### TEXT EXCERPT
>> Begin
Religion
- Affiliation: Sunni Islam

Location
- Location: Jalan Kubor, Singapore 199205
- Country: Singapore
- Coordinates: 1°18′17″N 103°51′32″E﻿ / ﻿1.3046971°N 103.8589049°E

Architecture
- Type: Cemetery
- Style: See below
- Founder: Syed Omar Aljunied (Commoner's cemetery) Ali Iskandar of Johor (Tittacheri Muslim Cemetery)
- Completed: 19th century

= Jalan Kubor Cemetery =

Historic cemetery in Kampong Glam, Singapore

The Jalan Kubor Cemetery is a disused Islamic cemetery located in the Kampong Glam district of Rochor, Singapore. It has its origins in the 19th century and contains at least 4,752 graves belonging to Muslims from all walks of life, including royalty and nobility.

== History ==
The Jalan Kubor Cemetery is a complex consisting of three burial grounds, which are two cemeteries for royalty and commoners, as well as an Indian Muslim graveyard. Since 1973, all burials have ceased in the cemetery under the orders of the National Environment Agency (NEA). The cemetery has been earmarked for residential development in 1998. Active buildings at the edges of the cemetery grounds are the Madrasah Aljunied Al-Islamiah and Masjid Malabar.
=== Old Malay Cemetery ===

Graves of Malay royalty in the Old Malay Cemetery.

The Old Malay Cemetery was founded before 1829 as the resting place of relatives of the dynasty ruling the Sultanate of Johor. It was also known as the Sultan's Keramat. The burial ground was known to British authorities as being the resting place of "Malayan princes." The core of it, known as the Royal Mound, took the form of an elevated burial plot, with stairs leading up to the spaces where the graves stood. Although the Old Malay Cemetery was originally intended exclusively for royal internments, Sultan Ali Iskandar Shah would later permit commoners to bury their dead there in 1848. It became a popular area for rich Malay merchants and nobility to bury their deceased.

Ngah Ibrahim, a participant in the assassination of James W. W. Birch, was buried in this part of the Jalan Kubor Cemetery during his exile in colonial Singapore until his remains were exhumed in September 2006 and flown to Perak, his home country.
>> End
### RECORD SET
>> Begin
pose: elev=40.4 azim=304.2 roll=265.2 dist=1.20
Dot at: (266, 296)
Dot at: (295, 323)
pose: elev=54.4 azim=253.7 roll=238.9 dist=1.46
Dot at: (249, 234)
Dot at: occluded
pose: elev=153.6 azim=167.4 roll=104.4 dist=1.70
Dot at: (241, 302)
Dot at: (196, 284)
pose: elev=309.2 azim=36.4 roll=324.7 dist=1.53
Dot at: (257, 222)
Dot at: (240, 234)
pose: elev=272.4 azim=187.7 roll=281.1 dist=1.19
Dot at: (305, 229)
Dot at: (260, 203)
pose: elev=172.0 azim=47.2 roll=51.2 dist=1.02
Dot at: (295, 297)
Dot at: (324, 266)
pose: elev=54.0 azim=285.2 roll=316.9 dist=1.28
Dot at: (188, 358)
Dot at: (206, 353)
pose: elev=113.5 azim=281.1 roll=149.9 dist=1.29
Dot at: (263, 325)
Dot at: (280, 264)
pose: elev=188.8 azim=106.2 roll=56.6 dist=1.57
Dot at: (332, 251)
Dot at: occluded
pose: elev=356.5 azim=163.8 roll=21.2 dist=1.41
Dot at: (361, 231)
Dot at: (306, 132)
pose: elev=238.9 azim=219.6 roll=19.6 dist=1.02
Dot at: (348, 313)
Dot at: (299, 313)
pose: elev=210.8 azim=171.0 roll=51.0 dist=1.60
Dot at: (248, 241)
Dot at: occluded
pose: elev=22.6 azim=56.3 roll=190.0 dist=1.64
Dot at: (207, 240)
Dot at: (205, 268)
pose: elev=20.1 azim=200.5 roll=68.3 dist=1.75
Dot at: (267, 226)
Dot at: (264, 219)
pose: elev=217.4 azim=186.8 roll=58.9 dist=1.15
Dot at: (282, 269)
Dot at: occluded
>> End
### JOBS
A: Using the Jalan Kubor Cemetery text above, decide whether each statement agrees with it. Answer yes or no, and quote the deciding words.
(i) Burials in the cemetery stopped in 1973.
(ii) Commoners could bury their dead in the Old Malay Cemetery from the time it was founded.
(iii) Ngah Ibrahim's remains were taken to Perak in September 2006.
B: Answer these questions from the Jalan Kubor Cemetery text above, one answer per line.
(i) At least how many graves does the cemetery contain?
(ii) By what other name was the Old Malay Cemetery known?
(iii) Which active buildings stand at the edges of the cemetery grounds?

### EXPECTED OUTPUTS
A:
(i) Yes: "Since 1973, all burials have ceased in the cemetery"
(ii) No: "Although the Old Malay Cemetery was originally intended exclusively for royal internments, Sultan Ali Iskandar Shah would later permit commoners to bury their dead there in 1848."
(iii) Yes: "his remains were exhumed in September 2006 and flown to Perak"

B:
(i) 4,752
(ii) The Sultan's Keramat
(iii) The Madrasah Aljunied Al-Islamiah and Masjid Malabar